Reproduce verbatim the part of the passage on the 2016 election that starts at "If the present" and ends at "existing political order.".
START TEXT SEGMENT
In his very thoughtful analysis of the 2016 election, Sidney M. Milkis asserts that “the rise of Donald Trump as the Republican nominee and his election as President have been the equivalent of a political weapon of mass destruction.” Milkis laments this as the culmination of a divisive partisanship in which “candidates not only differ on principles and policies but also challenge the opponent’s very legitimacy,” and implores Americans to demand that politics return to the level of principles by acknowledging our common political inheritance, a common ground that transcends parties. There is, however, another way to think about the national predicament: the two extant political parties, in their current incarnation, do not adequately represent the American electorate. This election could be understood as the beginning of a realignment of partisan politics, reflecting the divisions that exist in the nation.

If the present state of things is unnerving, it is at least not unprecedented. At the outset of the 20th century, American politics was dominated by two parties with familiar names: Republicans and Democrats. The parties were at the zenith of their influence, and the country was almost evenly divided between them. America, however, was on the verge of a fundamental transformation, for this was the beginning of the Progressive Era, a time of new ideas about rights and role of government, an era of reform, and a challenge to the existing political order.
END TEXT SEGMENT
START DATASET ENTRIES
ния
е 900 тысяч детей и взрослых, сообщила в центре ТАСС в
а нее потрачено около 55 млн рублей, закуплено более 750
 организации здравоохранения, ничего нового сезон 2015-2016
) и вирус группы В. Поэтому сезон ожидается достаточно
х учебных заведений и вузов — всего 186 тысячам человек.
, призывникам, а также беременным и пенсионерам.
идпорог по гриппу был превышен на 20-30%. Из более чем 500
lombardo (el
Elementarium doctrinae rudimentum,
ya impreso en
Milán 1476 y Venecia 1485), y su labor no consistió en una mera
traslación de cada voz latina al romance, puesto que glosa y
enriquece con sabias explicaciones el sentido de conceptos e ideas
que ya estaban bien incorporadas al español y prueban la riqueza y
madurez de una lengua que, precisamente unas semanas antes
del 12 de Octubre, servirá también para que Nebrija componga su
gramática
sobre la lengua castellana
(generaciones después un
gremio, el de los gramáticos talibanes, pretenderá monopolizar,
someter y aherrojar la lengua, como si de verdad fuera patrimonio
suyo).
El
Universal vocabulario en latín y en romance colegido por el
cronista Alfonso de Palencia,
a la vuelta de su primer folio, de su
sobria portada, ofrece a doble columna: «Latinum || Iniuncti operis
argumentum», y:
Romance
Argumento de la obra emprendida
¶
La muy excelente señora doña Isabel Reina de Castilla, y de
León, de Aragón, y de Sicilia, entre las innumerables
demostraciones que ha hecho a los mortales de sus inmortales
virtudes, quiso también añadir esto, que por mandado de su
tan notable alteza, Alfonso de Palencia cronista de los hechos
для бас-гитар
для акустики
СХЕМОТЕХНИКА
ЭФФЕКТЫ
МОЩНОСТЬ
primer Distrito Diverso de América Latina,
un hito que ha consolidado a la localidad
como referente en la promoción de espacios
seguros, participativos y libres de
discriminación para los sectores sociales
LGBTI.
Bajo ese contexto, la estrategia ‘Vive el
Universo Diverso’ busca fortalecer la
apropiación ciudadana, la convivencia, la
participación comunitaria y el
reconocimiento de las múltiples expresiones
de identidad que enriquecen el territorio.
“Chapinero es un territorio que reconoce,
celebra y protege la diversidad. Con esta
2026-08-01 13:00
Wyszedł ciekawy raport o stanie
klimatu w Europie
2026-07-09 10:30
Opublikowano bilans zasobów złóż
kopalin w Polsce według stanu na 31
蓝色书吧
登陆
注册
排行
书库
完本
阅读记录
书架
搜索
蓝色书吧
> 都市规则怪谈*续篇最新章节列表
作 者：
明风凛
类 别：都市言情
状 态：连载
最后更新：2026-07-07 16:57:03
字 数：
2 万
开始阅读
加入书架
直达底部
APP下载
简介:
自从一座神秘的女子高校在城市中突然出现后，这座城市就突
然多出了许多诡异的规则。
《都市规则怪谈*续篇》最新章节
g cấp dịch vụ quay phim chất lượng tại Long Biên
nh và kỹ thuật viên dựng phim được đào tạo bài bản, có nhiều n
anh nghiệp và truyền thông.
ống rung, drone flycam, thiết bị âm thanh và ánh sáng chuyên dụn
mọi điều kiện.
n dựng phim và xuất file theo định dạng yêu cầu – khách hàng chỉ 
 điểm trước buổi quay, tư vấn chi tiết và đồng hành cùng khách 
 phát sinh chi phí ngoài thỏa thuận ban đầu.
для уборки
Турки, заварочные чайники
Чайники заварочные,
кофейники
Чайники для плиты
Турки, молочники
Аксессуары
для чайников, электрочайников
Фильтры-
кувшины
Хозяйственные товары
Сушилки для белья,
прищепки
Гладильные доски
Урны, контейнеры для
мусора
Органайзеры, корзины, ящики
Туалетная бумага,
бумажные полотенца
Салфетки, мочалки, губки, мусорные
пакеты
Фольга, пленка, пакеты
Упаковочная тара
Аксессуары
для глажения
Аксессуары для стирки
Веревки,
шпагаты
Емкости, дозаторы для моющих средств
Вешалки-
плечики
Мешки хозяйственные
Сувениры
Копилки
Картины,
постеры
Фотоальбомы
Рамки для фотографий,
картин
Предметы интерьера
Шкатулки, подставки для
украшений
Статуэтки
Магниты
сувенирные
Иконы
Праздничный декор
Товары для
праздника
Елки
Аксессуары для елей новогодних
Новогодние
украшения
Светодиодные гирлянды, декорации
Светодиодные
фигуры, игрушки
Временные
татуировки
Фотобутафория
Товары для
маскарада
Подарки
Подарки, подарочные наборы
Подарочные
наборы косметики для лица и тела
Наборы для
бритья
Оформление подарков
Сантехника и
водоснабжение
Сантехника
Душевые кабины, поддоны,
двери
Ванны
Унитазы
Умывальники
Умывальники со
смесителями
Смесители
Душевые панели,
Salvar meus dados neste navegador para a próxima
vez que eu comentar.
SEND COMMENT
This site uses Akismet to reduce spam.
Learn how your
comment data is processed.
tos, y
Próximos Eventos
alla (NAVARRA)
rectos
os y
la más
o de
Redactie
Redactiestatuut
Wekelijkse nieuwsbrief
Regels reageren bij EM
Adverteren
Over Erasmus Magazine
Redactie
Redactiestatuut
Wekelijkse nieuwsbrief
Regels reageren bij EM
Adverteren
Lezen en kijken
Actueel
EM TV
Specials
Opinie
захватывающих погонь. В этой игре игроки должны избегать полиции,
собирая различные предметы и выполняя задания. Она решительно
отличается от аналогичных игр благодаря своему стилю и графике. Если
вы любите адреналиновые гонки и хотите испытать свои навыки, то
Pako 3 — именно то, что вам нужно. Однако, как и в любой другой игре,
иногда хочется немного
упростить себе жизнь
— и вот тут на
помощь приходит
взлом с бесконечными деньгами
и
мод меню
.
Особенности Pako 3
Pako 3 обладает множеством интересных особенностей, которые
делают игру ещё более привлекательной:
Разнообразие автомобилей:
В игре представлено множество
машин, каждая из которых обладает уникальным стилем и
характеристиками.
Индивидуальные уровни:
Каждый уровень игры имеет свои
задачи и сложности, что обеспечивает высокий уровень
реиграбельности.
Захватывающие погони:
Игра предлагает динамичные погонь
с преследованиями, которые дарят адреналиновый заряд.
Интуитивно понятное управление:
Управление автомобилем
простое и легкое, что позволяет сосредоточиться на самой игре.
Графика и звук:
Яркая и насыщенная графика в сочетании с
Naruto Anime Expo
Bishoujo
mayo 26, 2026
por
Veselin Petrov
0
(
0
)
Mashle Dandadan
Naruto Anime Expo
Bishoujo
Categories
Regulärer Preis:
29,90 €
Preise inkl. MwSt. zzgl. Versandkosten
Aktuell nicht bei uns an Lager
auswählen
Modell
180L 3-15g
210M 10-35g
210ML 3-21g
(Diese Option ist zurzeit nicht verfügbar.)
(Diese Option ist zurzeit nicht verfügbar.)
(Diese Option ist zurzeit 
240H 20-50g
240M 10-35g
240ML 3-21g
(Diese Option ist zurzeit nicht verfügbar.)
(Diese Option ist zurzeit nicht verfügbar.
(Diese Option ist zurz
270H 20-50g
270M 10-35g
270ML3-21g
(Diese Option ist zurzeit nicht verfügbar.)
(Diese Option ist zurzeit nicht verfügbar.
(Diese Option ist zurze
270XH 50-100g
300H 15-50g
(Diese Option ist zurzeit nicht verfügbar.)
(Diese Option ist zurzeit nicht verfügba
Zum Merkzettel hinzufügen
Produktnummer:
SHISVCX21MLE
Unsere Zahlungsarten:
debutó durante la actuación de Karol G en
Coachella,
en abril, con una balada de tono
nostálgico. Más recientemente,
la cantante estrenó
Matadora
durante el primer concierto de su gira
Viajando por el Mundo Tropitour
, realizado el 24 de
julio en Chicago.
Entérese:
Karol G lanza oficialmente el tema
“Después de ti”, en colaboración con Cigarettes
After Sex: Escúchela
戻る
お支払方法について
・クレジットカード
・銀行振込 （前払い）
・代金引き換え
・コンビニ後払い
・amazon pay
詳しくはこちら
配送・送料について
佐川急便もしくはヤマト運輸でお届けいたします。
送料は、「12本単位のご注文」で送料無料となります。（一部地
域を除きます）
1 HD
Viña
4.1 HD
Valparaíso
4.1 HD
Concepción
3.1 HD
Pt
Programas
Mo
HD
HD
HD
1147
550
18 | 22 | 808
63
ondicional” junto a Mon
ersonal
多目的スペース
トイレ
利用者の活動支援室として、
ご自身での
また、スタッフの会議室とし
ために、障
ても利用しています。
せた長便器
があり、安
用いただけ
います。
END DATASET ENTRIES
_EXERCISE RESULT_
If the present state of things is unnerving, it is at least not unprecedented. At the outset of the 20th century, American politics was dominated by two parties with familiar names: Republicans and Democrats. The parties were at the zenith of their influence, and the country was almost evenly divided between them. America, however, was on the verge of a fundamental transformation, for this was the beginning of the Progressive Era, a time of new ideas about rights and role of government, an era of reform, and a challenge to the existing political order.